(CNN) - Joe Lhota is the GOP nominee in New York City's mayoral election, but Tuesday night he said he's far from a national Republican candidate.
Lhota, a deputy mayor under former GOP Mayor Rudy Giuliani and former head of the city transit authority, faced off against his Democratic opponent, New York City Public Advocate Bill de Blasio, in the first of three debates leading up to the November mayoral election. The two men are seeking to succeed outgoing three-term Mayor Michael Bloomberg.
In the heavily Democratic-leaning city which has nevertheless gone two decades without a Democratic mayor, it's little surprise that Lhota leaned as far to the center as possible in Tuesday night's showdown, highlighting his pro-choice and pro-same-sex marriage stances.

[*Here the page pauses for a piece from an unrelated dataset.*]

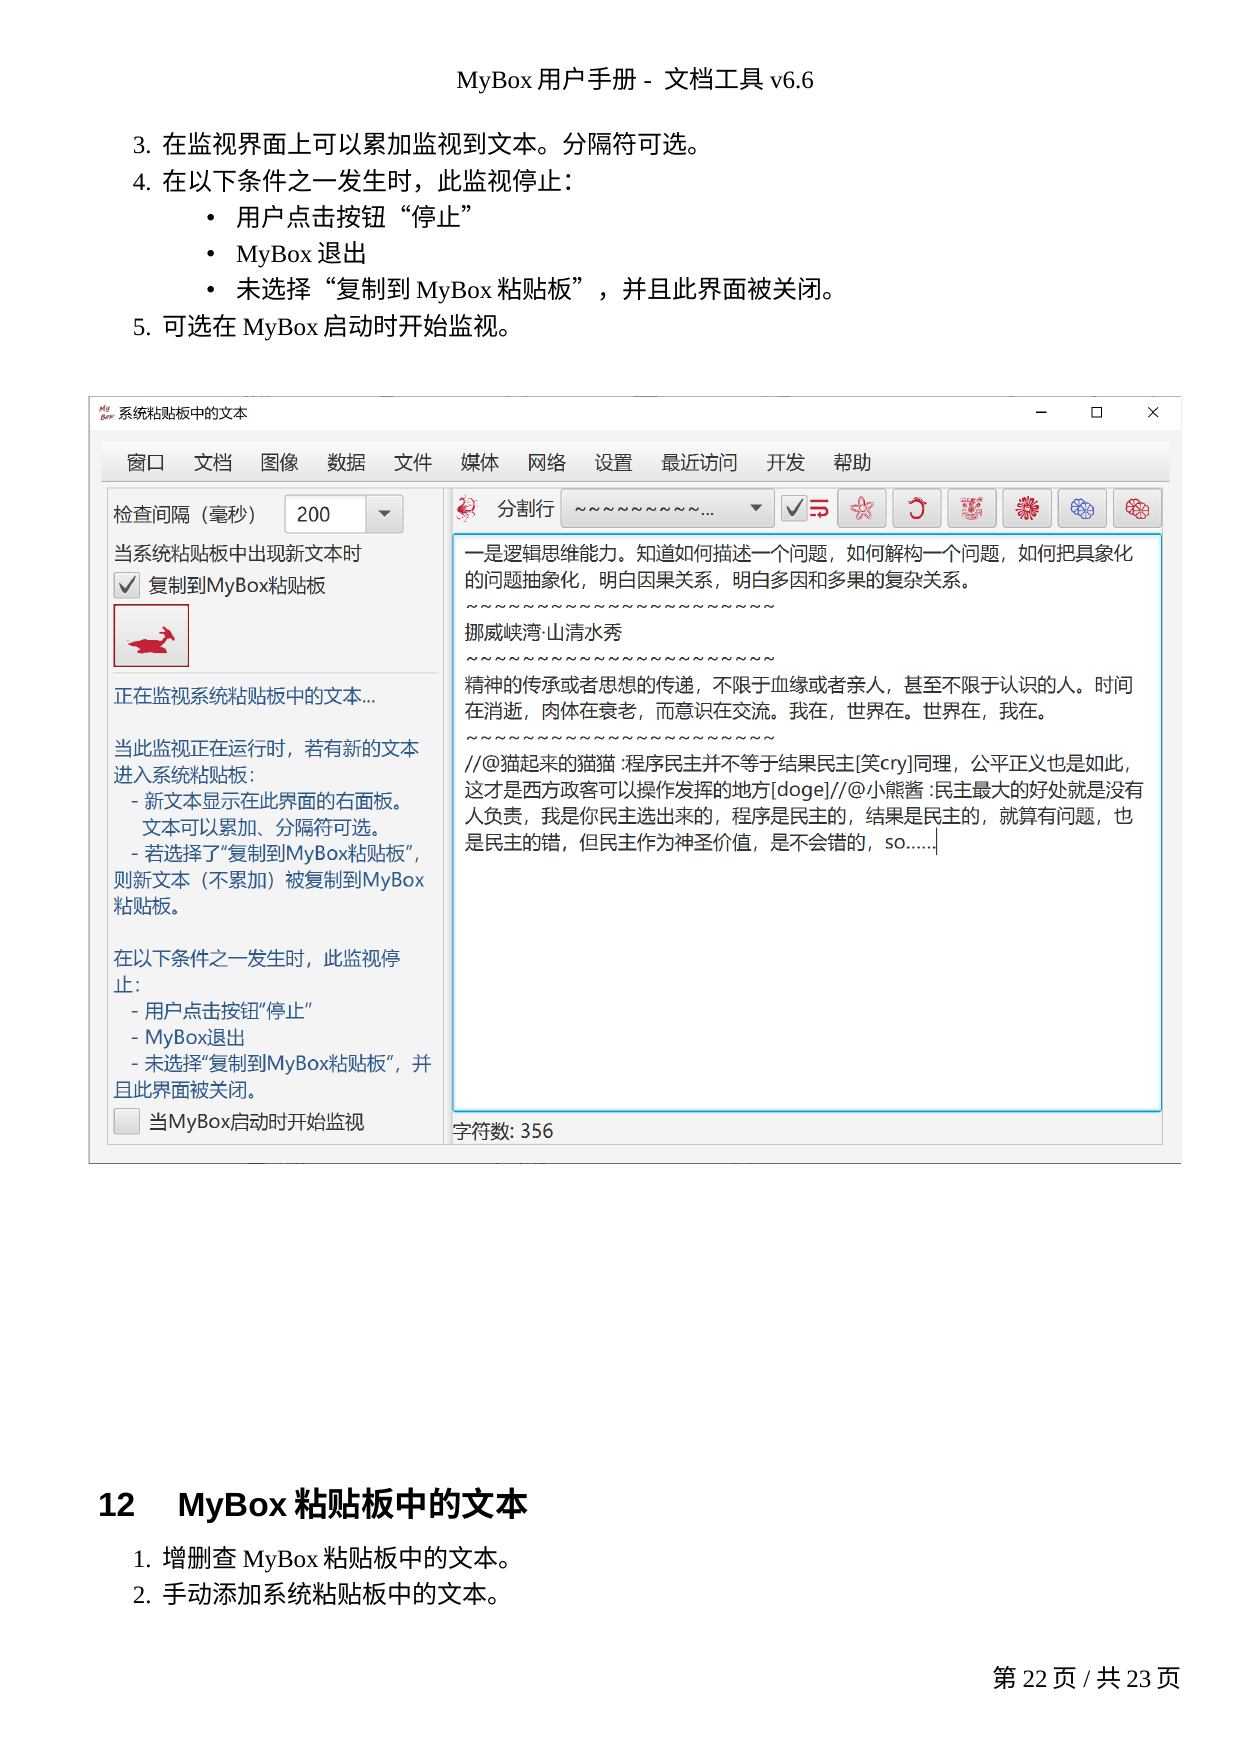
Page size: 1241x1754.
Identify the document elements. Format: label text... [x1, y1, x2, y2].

"Do not lump me with the national Republicans," Lhota said.
But that didn't stop de Blasio, the overwhelming front runner according to the latest public opinion polls, from trying. He referred multiple times throughout the debate to Lhota's attendance at a tea party rally on Staten Island, which he claimed was Lhota seeking tea party allegiance.
"He wants to delay Obamacare for one year," de Blasio charged of Lhota, claiming that Lhota "is a mainstream Republican."
Lhota spent several moments during the debate resisting just that affiliation, including blasting the dysfunction that has Washington locked in a two-week-old shutdown and looming debt ceiling.
"Don't lump me in with people I'm constantly in disagreement with," Lhota said.
The debate focused predominantly on local issues like housing, education and the stop-and-frisk policing tactics championed by the independent Bloomberg, tactics that many have called racial profiling and that were severely constrained by a court ruling.
Neither man showed particular love for Bloomberg Tuesday night, with Lhota calling the multi-billionaire's preference for more ultra-wealthy in the city "insensitive."
De Blasio also went after the mayor's controversial stop-and-frisk policing tactics. He called for more cooperation between the community and the police department while saying he would not keep police commissioner Ray Kelly on the job precisely because of those tactics.
The tactic is tearing New York communities apart, de Blasio said. "We have to move away from it."
Lhota admonished de Blasio for wanting to drop the commissioner, citing the city's dramatic decline in crime rates under Kelly. He also defended stop-and-frisk, although he called for an overhaul of the tactic and better explaining of it to communities.
The tactic is essential for keeping the city safe, Lhota said, but "there's absolutely no room in this city for racial profiling."